__Work item__
Some entries follow. Reproduce exactly the lines starting at the one with "godzin lekcji udzielonych." and stopping after the one with "перегляньте доступні ресурси та завантажте".

__Input__
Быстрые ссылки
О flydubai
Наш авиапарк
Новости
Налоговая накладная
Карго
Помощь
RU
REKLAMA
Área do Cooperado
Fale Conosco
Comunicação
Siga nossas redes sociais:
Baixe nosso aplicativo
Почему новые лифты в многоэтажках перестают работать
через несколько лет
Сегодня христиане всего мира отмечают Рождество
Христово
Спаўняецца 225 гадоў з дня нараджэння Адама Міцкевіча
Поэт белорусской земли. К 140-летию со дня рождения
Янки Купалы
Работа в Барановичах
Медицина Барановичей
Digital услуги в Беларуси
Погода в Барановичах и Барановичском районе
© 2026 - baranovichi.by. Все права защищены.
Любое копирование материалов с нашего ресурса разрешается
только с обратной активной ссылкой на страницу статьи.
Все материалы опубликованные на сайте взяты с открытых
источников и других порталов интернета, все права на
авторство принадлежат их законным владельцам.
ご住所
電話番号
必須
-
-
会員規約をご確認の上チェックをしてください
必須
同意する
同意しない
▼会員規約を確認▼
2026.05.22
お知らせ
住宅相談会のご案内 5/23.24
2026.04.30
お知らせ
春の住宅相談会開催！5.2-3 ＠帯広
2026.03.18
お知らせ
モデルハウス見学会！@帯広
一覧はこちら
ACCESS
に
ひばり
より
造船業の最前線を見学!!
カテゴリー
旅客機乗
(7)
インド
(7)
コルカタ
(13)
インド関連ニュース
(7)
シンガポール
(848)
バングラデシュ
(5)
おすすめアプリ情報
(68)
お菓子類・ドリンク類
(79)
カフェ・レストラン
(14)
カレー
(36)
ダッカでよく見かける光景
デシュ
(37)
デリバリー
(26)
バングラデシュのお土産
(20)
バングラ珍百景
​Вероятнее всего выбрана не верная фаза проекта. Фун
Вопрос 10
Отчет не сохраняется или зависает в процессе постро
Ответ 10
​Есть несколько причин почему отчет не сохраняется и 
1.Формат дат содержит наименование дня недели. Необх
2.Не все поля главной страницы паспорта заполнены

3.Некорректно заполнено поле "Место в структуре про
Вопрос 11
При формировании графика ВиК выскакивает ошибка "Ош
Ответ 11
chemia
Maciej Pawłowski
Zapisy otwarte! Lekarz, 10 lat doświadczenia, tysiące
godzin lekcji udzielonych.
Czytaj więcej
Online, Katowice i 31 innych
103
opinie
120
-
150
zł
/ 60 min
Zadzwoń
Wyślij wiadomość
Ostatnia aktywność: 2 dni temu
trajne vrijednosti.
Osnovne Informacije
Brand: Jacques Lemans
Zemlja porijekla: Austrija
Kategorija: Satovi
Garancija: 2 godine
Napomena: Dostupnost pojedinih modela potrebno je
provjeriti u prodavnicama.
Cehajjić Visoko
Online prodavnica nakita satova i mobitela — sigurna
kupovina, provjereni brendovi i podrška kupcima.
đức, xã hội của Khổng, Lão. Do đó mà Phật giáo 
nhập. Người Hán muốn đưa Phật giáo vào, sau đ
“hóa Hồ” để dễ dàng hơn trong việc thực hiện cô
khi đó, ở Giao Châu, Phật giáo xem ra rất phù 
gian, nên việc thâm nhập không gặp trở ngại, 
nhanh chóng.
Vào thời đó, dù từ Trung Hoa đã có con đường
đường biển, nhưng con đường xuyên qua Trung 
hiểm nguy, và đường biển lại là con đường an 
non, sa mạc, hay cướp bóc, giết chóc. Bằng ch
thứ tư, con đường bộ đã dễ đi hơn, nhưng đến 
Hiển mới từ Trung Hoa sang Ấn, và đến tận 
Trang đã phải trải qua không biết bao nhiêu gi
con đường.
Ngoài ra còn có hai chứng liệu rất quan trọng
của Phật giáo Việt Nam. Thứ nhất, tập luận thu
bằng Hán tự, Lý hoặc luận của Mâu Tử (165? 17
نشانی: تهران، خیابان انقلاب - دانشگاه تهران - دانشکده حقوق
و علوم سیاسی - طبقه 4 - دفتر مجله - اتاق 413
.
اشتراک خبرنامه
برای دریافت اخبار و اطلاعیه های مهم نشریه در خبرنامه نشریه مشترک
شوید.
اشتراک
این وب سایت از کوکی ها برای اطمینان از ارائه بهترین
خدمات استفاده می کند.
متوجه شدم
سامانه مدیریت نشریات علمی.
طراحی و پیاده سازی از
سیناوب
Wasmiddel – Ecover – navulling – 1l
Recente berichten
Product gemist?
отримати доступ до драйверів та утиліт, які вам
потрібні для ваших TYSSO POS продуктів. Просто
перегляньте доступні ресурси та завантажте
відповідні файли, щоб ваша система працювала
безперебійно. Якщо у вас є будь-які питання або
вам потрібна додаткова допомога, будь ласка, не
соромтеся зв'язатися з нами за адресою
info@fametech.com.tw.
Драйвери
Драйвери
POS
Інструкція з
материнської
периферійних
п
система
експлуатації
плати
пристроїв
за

__Written answer__
godzin lekcji udzielonych.
Czytaj więcej
Online, Katowice i 31 innych
103
opinie
120
-
150
zł
/ 60 min
Zadzwoń
Wyślij wiadomość
Ostatnia aktywność: 2 dni temu
trajne vrijednosti.
Osnovne Informacije
Brand: Jacques Lemans
Zemlja porijekla: Austrija
Kategorija: Satovi
Garancija: 2 godine
Napomena: Dostupnost pojedinih modela potrebno je
provjeriti u prodavnicama.
Cehajjić Visoko
Online prodavnica nakita satova i mobitela — sigurna
kupovina, provjereni brendovi i podrška kupcima.
đức, xã hội của Khổng, Lão. Do đó mà Phật giáo 
nhập. Người Hán muốn đưa Phật giáo vào, sau đ
“hóa Hồ” để dễ dàng hơn trong việc thực hiện cô
khi đó, ở Giao Châu, Phật giáo xem ra rất phù 
gian, nên việc thâm nhập không gặp trở ngại, 
nhanh chóng.
Vào thời đó, dù từ Trung Hoa đã có con đường
đường biển, nhưng con đường xuyên qua Trung 
hiểm nguy, và đường biển lại là con đường an 
non, sa mạc, hay cướp bóc, giết chóc. Bằng ch
thứ tư, con đường bộ đã dễ đi hơn, nhưng đến 
Hiển mới từ Trung Hoa sang Ấn, và đến tận 
Trang đã phải trải qua không biết bao nhiêu gi
con đường.
Ngoài ra còn có hai chứng liệu rất quan trọng
của Phật giáo Việt Nam. Thứ nhất, tập luận thu
bằng Hán tự, Lý hoặc luận của Mâu Tử (165? 17
نشانی: تهران، خیابان انقلاب - دانشگاه تهران - دانشکده حقوق
و علوم سیاسی - طبقه 4 - دفتر مجله - اتاق 413
.
اشتراک خبرنامه
برای دریافت اخبار و اطلاعیه های مهم نشریه در خبرنامه نشریه مشترک
شوید.
اشتراک
این وب سایت از کوکی ها برای اطمینان از ارائه بهترین
خدمات استفاده می کند.
متوجه شدم
سامانه مدیریت نشریات علمی.
طراحی و پیاده سازی از
سیناوب
Wasmiddel – Ecover – navulling – 1l
Recente berichten
Product gemist?
отримати доступ до драйверів та утиліт, які вам
потрібні для ваших TYSSO POS продуктів. Просто
перегляньте доступні ресурси та завантажте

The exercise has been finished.